Now that the prep work is done, it’s time to put the miso soup together. Start by dissolving the dashi granules in the water and bring the broth to a low simmer. Then add the nori, mushrooms, spinach and bok choy, cooking these vegetables down for approximately five minutes. Add the miso that was prepped earlier and stir to incorporate into the broth. Add the tofu and make sure it is brought to the same temperature as the other ingredients. Remove the soup from the heat, add the green onions and serve. While we have noted that you can add more salt, the miso paste already adds quite a bit of saltiness to the dish so just be sure to taste test it before adding more salt.

This Miso Soup with Tofu, Mushrooms and Bok Choy was everything we hoped it would be – delicious, warm and comforting. The tofu added an additional creamy texture to the vegetables and, in our opinion, was a nice addition to this soup. If you’re not a fan of tofu, you certainly don’t need to add it but we encourage you to give it a try.
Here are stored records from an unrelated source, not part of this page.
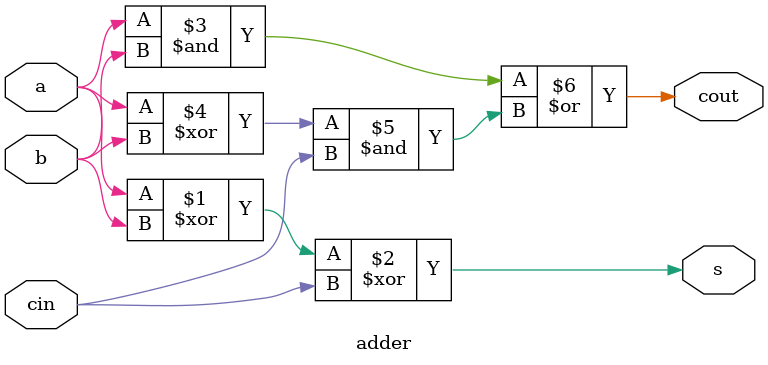
<source format=sv>
module adder(a,b,cin,s,cout);
  input a,b,cin;
  output s,cout;
  assign s = a^b^cin;
  assign cout = (a&b)|((a^b)&cin);
endmodule

</source>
You just may be surprised!

Miso Soup With Tofu

Print Recipe


  • 4 cups water
  • 2 teaspoons dashi granules
  • 3-4 tablespoons white or yellow miso paste
  • 2 sheets of nori, cut into large squares (optional)
  • 1 cup shitake mushrooms
  • 1/2 cup spinach
  • 1/2 cup chopped bok choy
  • 1/4 cup silken firm tofu, cubed
  • 1/4 cup chopped green onion
  • Sea salt, to taste


  1. In a medium saucepan, bring water to a low simmer and dissolve dashi granules. If you can’t find dashi granules, you can instead use 4 cups of vegetable broth.
  2. While your broth is simmering, place miso into a small bowl, add a little hot water and whisk until smooth. Set aside.
  3. To the broth add the nori, mushrooms, spinach and bok choy, and cook for 5 minutes.
  4. Add the miso and stir.
  5. Add the tofu and simmer until the ingredients are all warm.
  6. Remove from heat and add the green onions.
  7. Taste and add a pinch of sea salt if desired. Serve warm. Best when fresh.